September 10, 2015 11:49 AM
Posted by: adelvecchio
, Data breach
, data breach security
, Risk assessment
Guest post by Lysa Myers, security researcher, ESET
As the number of cyberattacks against healthcare organizations grows, I’m often asked whether there is any one policy or behavior that is to blame for this situation. My answer is emphatically no; security is an area of concern that many people are just starting to become aware of, much less understand and implement good security controls for. As a result, many organizations and their staff don’t have a realistic sense of what good security is and what they need to protect.
Here are five tips for organizations to more easily and effectively implement healthcare security strategies.
Security must be viewed like a puzzle
If attackers get any one piece of the puzzle, they should not be able to figure out the whole picture. For example, if user credentials are stolen through phishing or a lost or stolen device, there should be another factor of authentication in place so the attackers are stopped from logging in. If an attacker does manage to log in, there should be network segregation and limited privilege such that he cannot pivot into more sensitive areas of the company, or into sensitive databases.
There is no such thing as a “warning sign” of a breach
If there is a sign that you’ve been breached, it’s already too late — the attacker has already gotten into your system. Some people cite the presence of vulnerabilities as a sign of danger, but in truth, all systems have vulnerabilities. That would be similar to saying, “a common attribute for breaches is that the affected companies all have staff who consume oxygen.” It’s not the vulnerabilities that cause attacks, it’s the absence of good security.
To err is human
The most educated humans still make mistakes.
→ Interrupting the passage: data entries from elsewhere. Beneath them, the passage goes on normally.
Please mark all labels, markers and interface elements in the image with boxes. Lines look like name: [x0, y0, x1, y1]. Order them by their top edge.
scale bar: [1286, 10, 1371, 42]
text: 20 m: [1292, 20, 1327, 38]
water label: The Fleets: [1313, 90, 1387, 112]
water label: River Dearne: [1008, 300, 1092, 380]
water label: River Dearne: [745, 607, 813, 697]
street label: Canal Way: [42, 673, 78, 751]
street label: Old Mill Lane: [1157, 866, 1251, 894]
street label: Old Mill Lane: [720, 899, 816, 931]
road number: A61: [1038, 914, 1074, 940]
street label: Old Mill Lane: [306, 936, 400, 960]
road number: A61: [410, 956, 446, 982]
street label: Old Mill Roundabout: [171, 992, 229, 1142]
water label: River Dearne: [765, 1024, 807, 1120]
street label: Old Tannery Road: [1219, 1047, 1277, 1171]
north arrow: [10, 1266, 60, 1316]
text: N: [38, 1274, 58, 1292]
Even security gurus can accidentally double click when they’re not supposed to. That said, those who are not educated about what secure behavior entails will certainly make more mistakes, or they may deliberately circumvent security controls. While attackers don’t need to go through humans to get into improperly secured systems, it can be the easiest way. Security education is something that should be provided early and often.
Legacy machines can cause big problems
Perhaps one of the more surprising aspects for healthcare organizations is how many machines in their offices run outdated (and very soon-to-be unsupported) Windows versions. Many hospitals have medical devices that still run Windows XP, which leaves a gaping hole from a healthcare security perspective. While this is occasionally unavoidable, it should be limited wherever possible and extra security measures should be taken with those machines until they can be updated.
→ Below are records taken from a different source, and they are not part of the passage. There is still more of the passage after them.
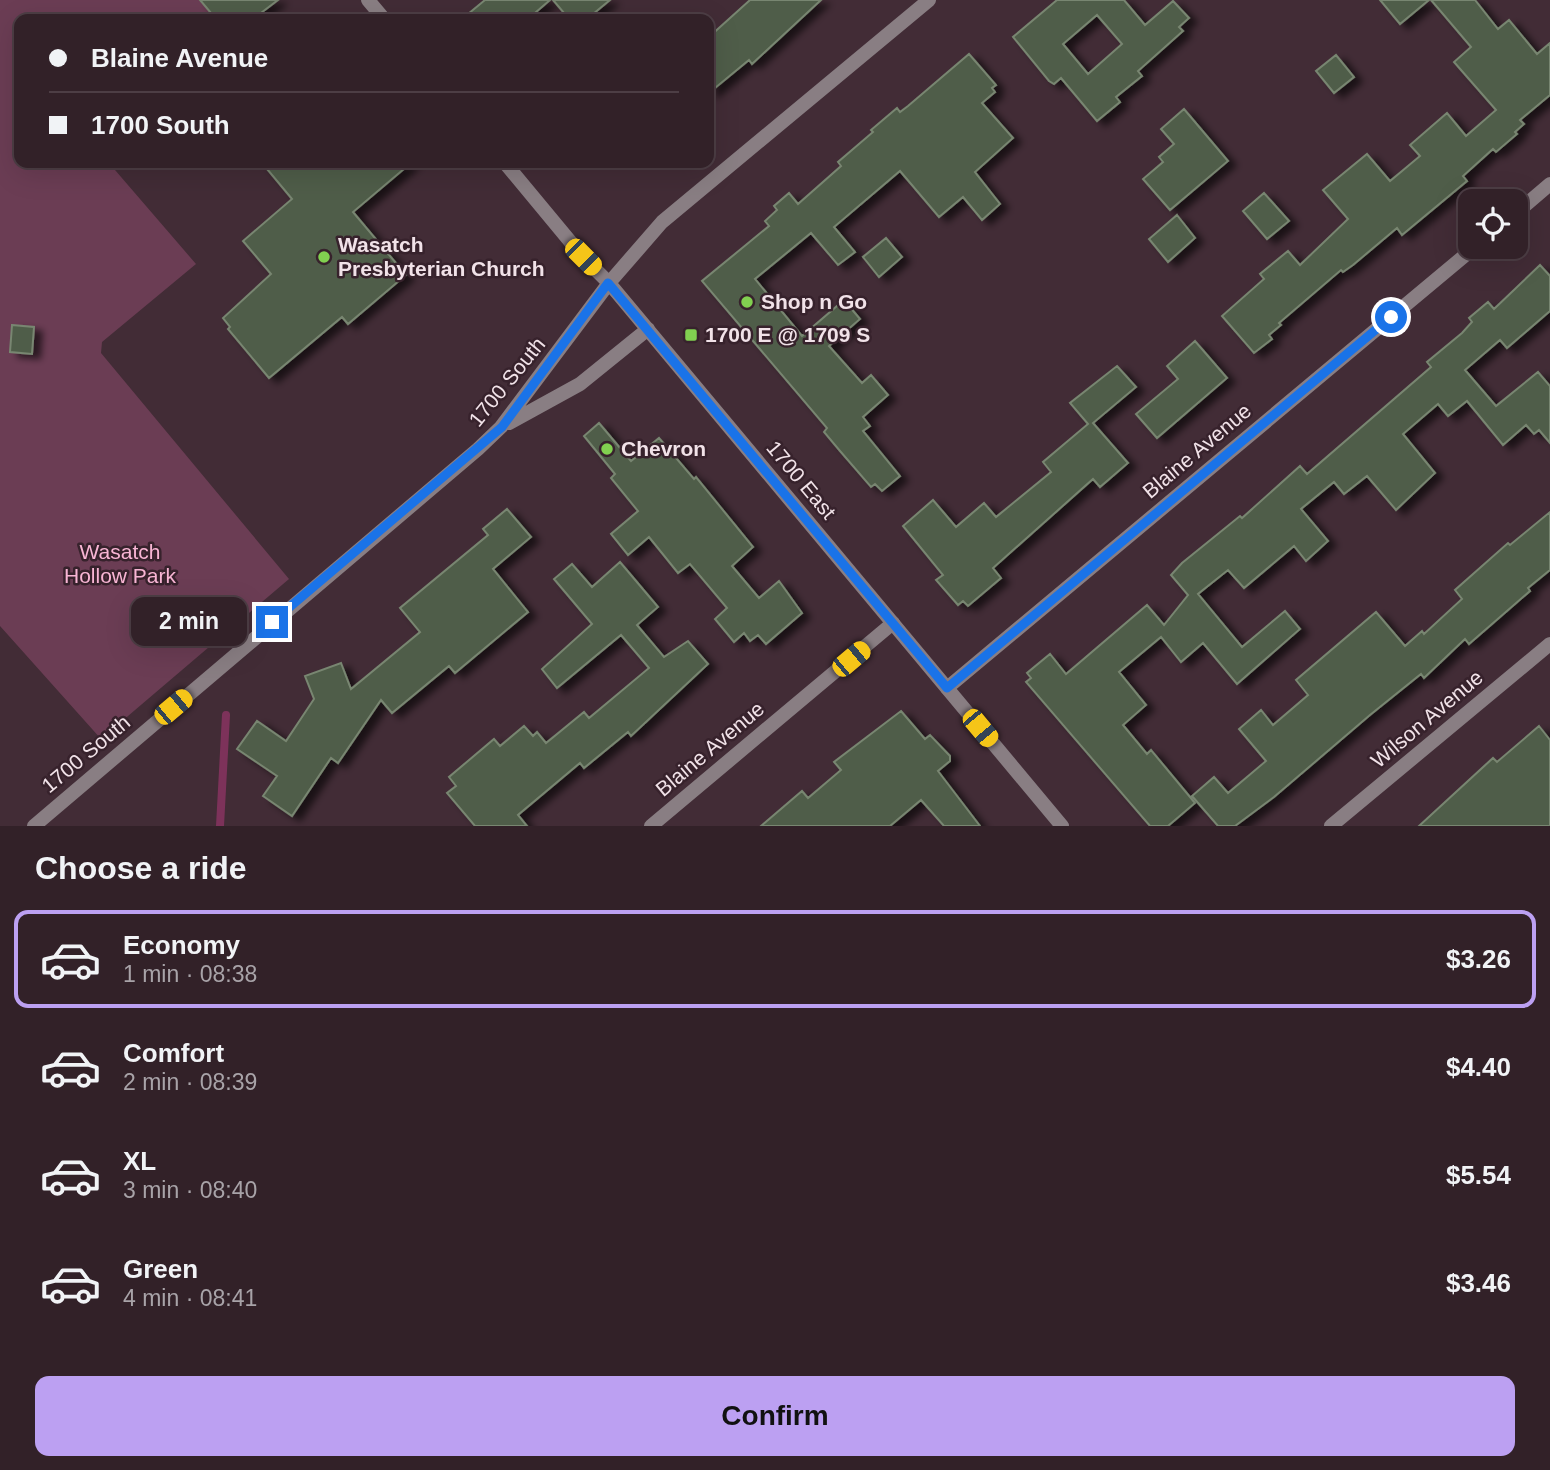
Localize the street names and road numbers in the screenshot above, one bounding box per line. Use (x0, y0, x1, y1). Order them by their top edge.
street label: 1700 South (464, 333, 549, 431)
street label: Blaine Avenue (1138, 399, 1255, 502)
street label: 1700 East (762, 436, 841, 523)
street label: Wilson Avenue (1366, 665, 1487, 772)
street label: Blaine Avenue (651, 697, 768, 800)
street label: 1700 South (37, 710, 134, 797)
Risk assessment should be ongoing
With tight security budgets, legacy systems and the need for users to have access that’s both fast and secure, it’s important for healthcare organizations to be extra vigilant about planning security controls. The best way to do this is to perform ongoing risk assessments to be updated as new assets come online, or as processes change, rather than updating them periodically. If you’ve never done a risk assessment and want to know how to begin, the National Institute of Standards and Technology published a guide for conducting risk assessments.
In future installments, I’ll expand on some of these strategies to help healthcare organizations improve their security posture.